The study (run by the Genes to Cognition neuroscience research programme) combined wet-lab research with bioinformatics and text analytics to uncover genetic associations with these protein complexes in over seventy human brain diseases, including Alzheimer’s Disease, Schizophrenia and Autism spectrum disorders.
The idea was to identify and develop suitable screening assays for synapse proteomes from post-mortem and neurosurgical brain samples, focusing specifically on Membrane-associated guanylate kinase (MAGUK) associated signalling complexes (MASC).
Our CTO, David Milward was involved in the text analytics work. He used the natural language processing capabilities of Linguamatics I2E platform to extract gene-mutation-disease associations from PubMed abstracts. The flexibility of I2E enabled an appropriate balance of recall and precision, thus providing comprehensive results while not overloading curators with noise. Queries were built using linguistic patterns to allow associations to be discovered between a list of several thousand relevant gene identifiers, and appropriate MedDRA disease terms.
The key aim was to provide comprehensive results with suitable accuracy to allow fast curation.
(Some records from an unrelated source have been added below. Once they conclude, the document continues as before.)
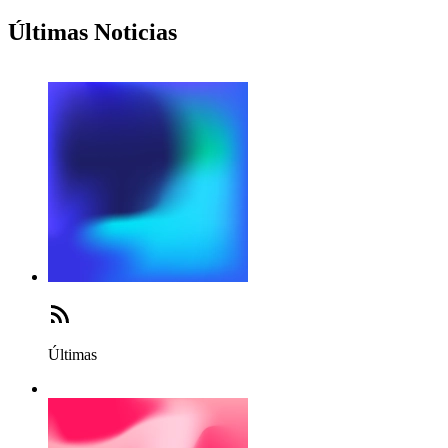
Últimas Noticias
Últimas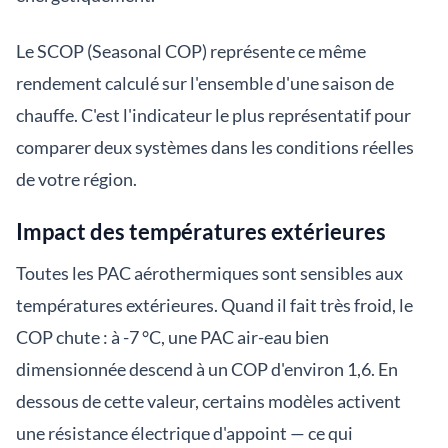
Le SCOP (Seasonal COP) représente ce même
rendement calculé sur l'ensemble d'une saison de
chauffe. C'est l'indicateur le plus représentatif pour
comparer deux systèmes dans les conditions réelles
de votre région.
Impact des températures extérieures
Toutes les PAC aérothermiques sont sensibles aux
températures extérieures. Quand il fait très froid, le
COP chute : à -7 °C, une PAC air-eau bien
dimensionnée descend à un COP d'environ 1,6. En
dessous de cette valeur, certains modèles activent
une résistance électrique d'appoint — ce qui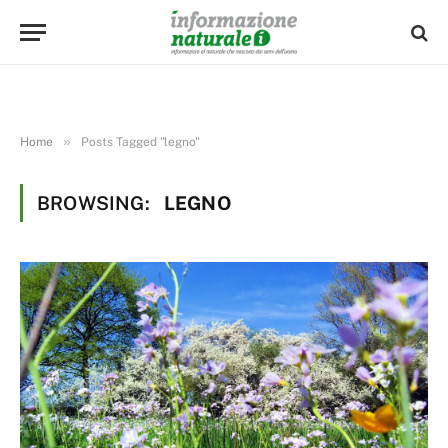
»
Home
Posts Tagged "legno"
BROWSING:
LEGNO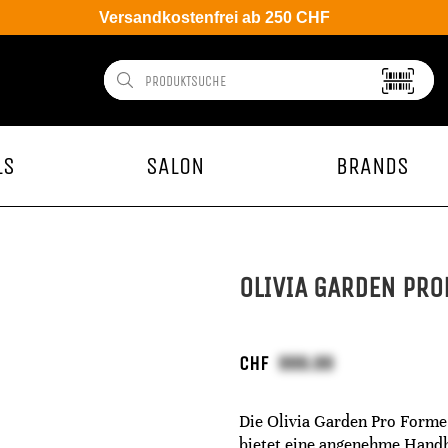
Versandkostenfrei ab 250 CHF
LS
SALON
BRANDS
OLIVIA GARDEN PR
CHF
Die Olivia Garden Pro Forme 
bietet eine angenehme Handh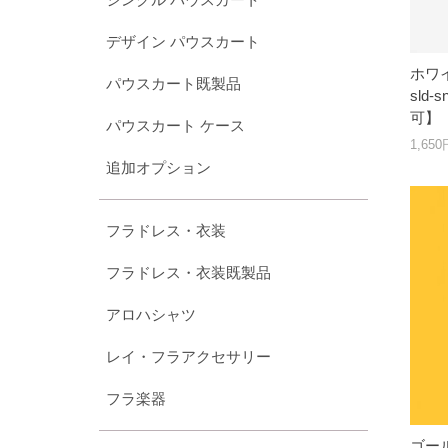
デザイン パウスカート
ホワイ
パウスカート既製品
sld
可】
パウスカート ケース
1,65
追加オプション
フラドレス・衣装
フラドレス・衣装既製品
アロハシャツ
レイ・フラアクセサリー
フラ楽器
ゴール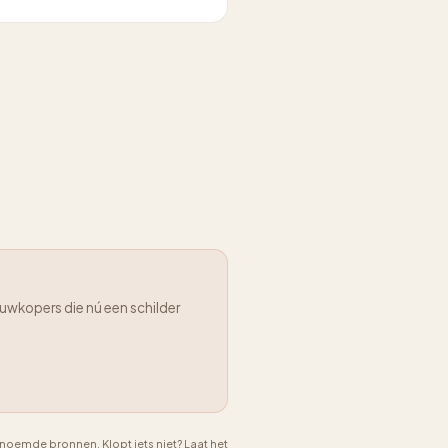
uwkopers die nú een schilder
emde bronnen. Klopt iets niet? Laat het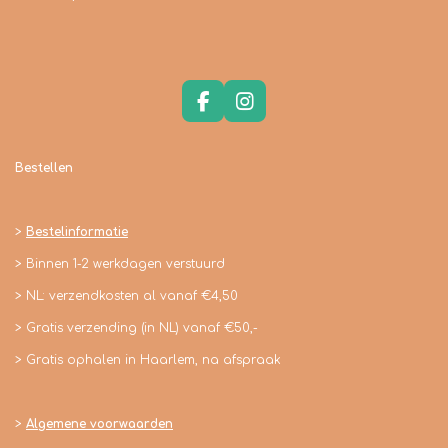
F
I
a
n
c
s
e
t
Bestellen
b
a
o
g
o
r
>
Bestelinformatie
k
a
m
> Binnen 1-2 werkdagen verstuurd
> NL: verzendkosten al vanaf €4,50
> Gratis verzending (in NL) vanaf €50,-
> Gratis ophalen in Haarlem, na afspraak
>
Algemene voorwaarden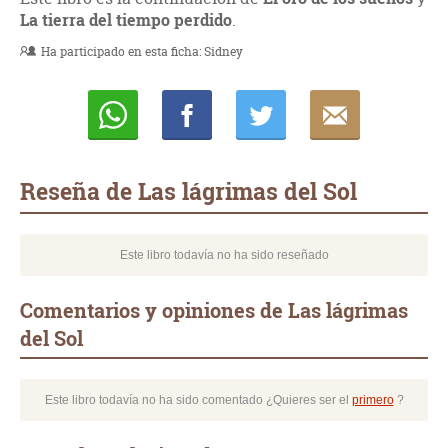
La tierra del tiempo perdido
.
Ha participado en esta ficha:
Sidney
Whatsapp
Compartir
Twittear
E-
mail
Reseña de Las lágrimas del Sol
Este libro todavía no ha sido reseñado
Comentarios y opiniones de Las lágrimas
del Sol
Este libro todavía no ha sido comentado ¿Quieres ser el
primero
?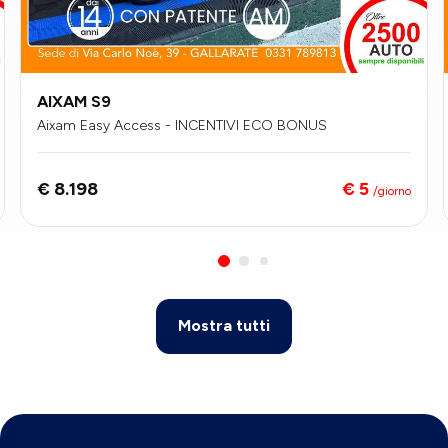
AIXAM S9
Aixam Easy Access - INCENTIVI ECO BONUS
€ 5
€ 8.198
/giorno
Mostra tutti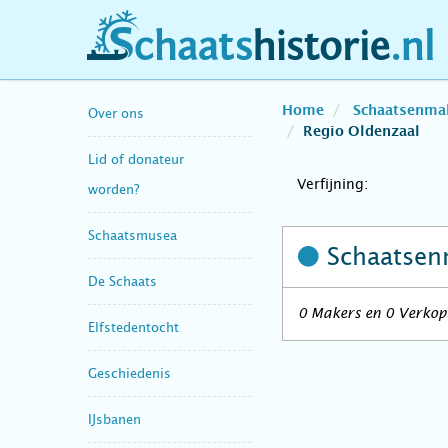
schaatshistorie.nl
Home
Schaatsenma
Over ons
Regio Oldenzaal
Lid of donateur
Verfijning:
worden?
Schaatsmusea
Schaatsen
De Schaats
0 Makers en 0 Verkope
Elfstedentocht
Geschiedenis
IJsbanen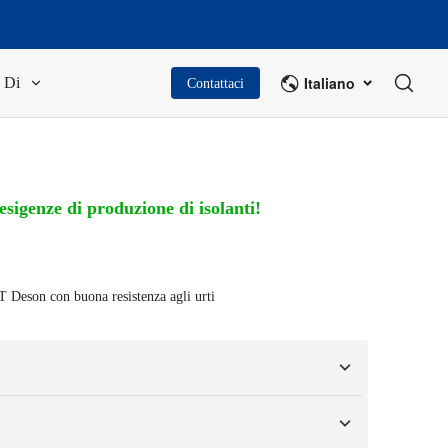
Italiano
Di
Contattaci
 esigenze di produzione di isolanti!
ET Deson con buona resistenza agli urti
ase ai vostri campioni o disegni di progettazione.
izzazione completa includono colori, dimensioni, forme, opzioni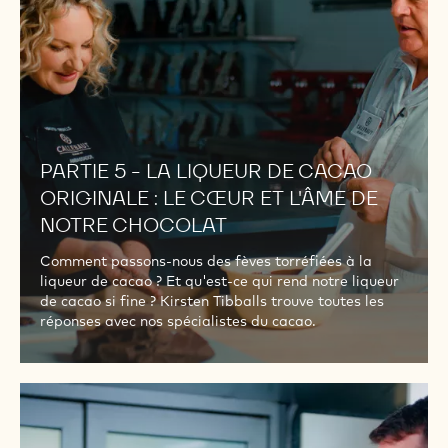
DE
CACAO
ORIGINALE
:
LE
CŒUR
ET
PARTIE 5 - LA LIQUEUR DE CACAO
L'ÂME
ORIGINALE : LE CŒUR ET L'ÂME DE
DE
NOTRE
NOTRE CHOCOLAT
CHOCOLAT
Comment passons-nous des fèves torréfiées à la
liqueur de cacao ? Et qu'est-ce qui rend notre liqueur
de cacao si fine ? Kirsten Tibballs trouve toutes les
réponses avec nos spécialistes du cacao.
PARTIE
6
-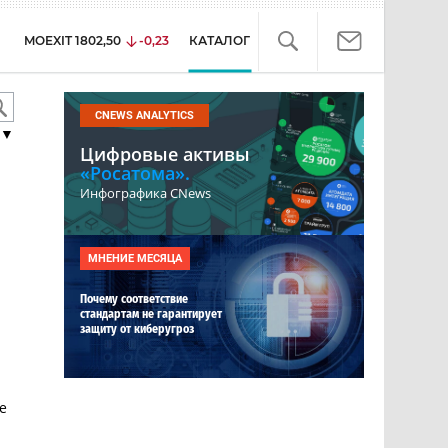
MOEXIT
1802,50
-0,23
КАТАЛОГ
CNEWS ANALYTICS
▼
Цифровые активы
«Росатома».
Инфографика CNews
МНЕНИЕ МЕСЯЦА
Почему соответствие
стандартам не гарантирует
защиту от киберугроз
е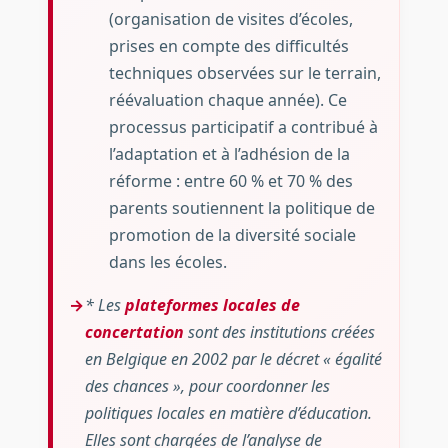
(organisation de visites d’écoles,
prises en compte des difficultés
techniques observées sur le terrain,
réévaluation chaque année). Ce
processus participatif a contribué à
l’adaptation et à l’adhésion de la
réforme : entre 60 % et 70 % des
parents soutiennent la politique de
promotion de la diversité sociale
dans les écoles.
* Les
plateformes locales de
concertation
sont des institutions créées
en Belgique en 2002 par le décret « égalité
des chances », pour coordonner les
politiques locales en matière d’éducation.
Elles sont chargées de l’analyse de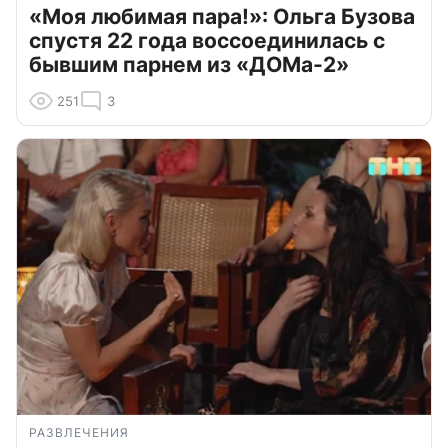
«Моя любимая пара!»: Ольга Бузова
спустя 22 года воссоединилась с
бывшим парнем из «ДОМа-2»
251
3
РАЗВЛЕЧЕНИЯ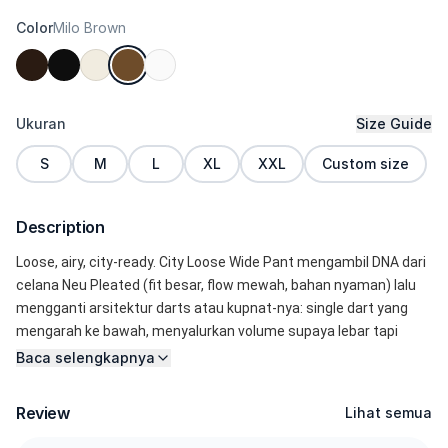
Color
Milo Brown
Ukuran
Size Guide
S
M
L
XL
XXL
Custom size
Description
Loose, airy, city-ready. City Loose Wide Pant mengambil DNA dari 
celana Neu Pleated (fit besar, flow mewah, bahan nyaman) lalu 
mengganti arsitektur darts atau kupnat-nya: single dart yang 
mengarah ke bawah, menyalurkan volume supaya lebar tapi 
tetap tertata dari paha sampai mendekati hem. Kainnya sama 
Baca selengkapnya
seperti Elite Wide—soft poly dengan elastane lebih tinggi dan 
bobot kain lebih berisi—jadi langkah terasa ringan, permukaan 
Review
Lihat semua
halus, dengan sensasi hangat-nyaman namun tetap “cool” di 
kulit. 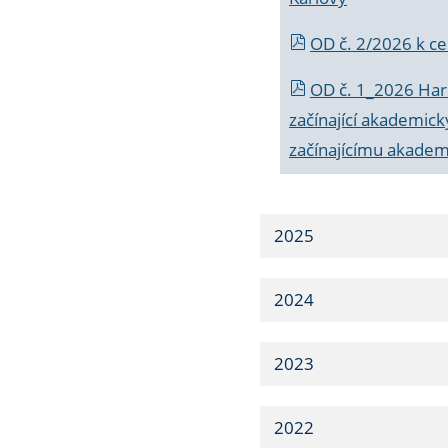
OD č. 2/2026 k
ce
OD č. 1_2026 Har
začínající akademic
začínajícímu akade
2025
2024
2023
2022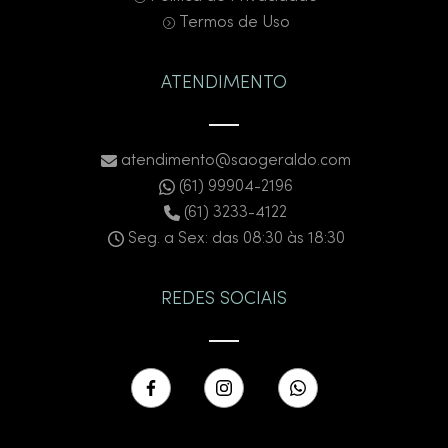
Termos de Uso
ATENDIMENTO
atendimento@saogeraldo.com
(61) 99904-2196
(61) 3233-4122
Seg. a Sex: das 08:30 às 18:30
REDES SOCIAIS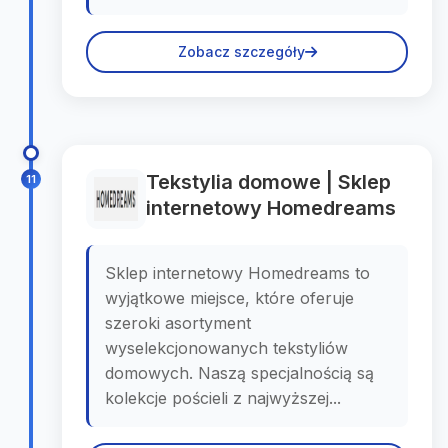
Zobacz szczegóły
Tekstylia domowe | Sklep
11
internetowy Homedreams
Sklep internetowy Homedreams to
wyjątkowe miejsce, które oferuje
szeroki asortyment
wyselekcjonowanych tekstyliów
domowych. Naszą specjalnością są
kolekcje pościeli z najwyższej...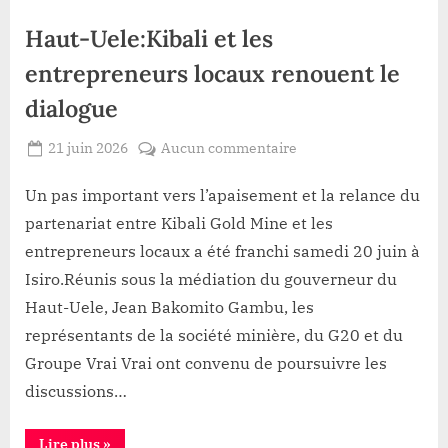
Haut-Uele:Kibali et les
entrepreneurs locaux renouent le
dialogue
Posted
sur
21 juin 2026
Aucun commentaire
By
Gloire
on
Haut-
VYAVU
Uele:Kibali
Un pas important vers l’apaisement et la relance du
et
partenariat entre Kibali Gold Mine et les
les
entrepreneurs locaux a été franchi samedi 20 juin à
entrepreneurs
Isiro.Réunis sous la médiation du gouverneur du
locaux
Haut-Uele, Jean Bakomito Gambu, les
renouent
le
représentants de la société minière, du G20 et du
dialogue
Groupe Vrai Vrai ont convenu de poursuivre les
discussions…
“Haut-
Lire plus
»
These text-mined results were combined with data from Online Mendelian Inheritance in Man (OMIM) on human MASC genes and genetic disease associations.
In total, 143 gene-disease associations were found: 26 in both OMIM and extracted from PubMed abstracts via text-mining; 68 in OMIM alone; and 49 via text mining from PubMed alone.
I wanted to dig a little deeper into the data from the paper and the comparison of OMIM and PubMed. Supplementary Table 5 has information on the list of genes coding for MASC proteins and causing inherited diseases as described in the OMIM repository, or identified using text mining software as associated to disease. In total, 143 gene-disease associations were found (see Figure), but only 26 associations were found in both sources. This shows the synergistic value of combining data from these two sources, and the need for integration of multiple sources to get the fullest picture possible, for any particular gene-disease involvement.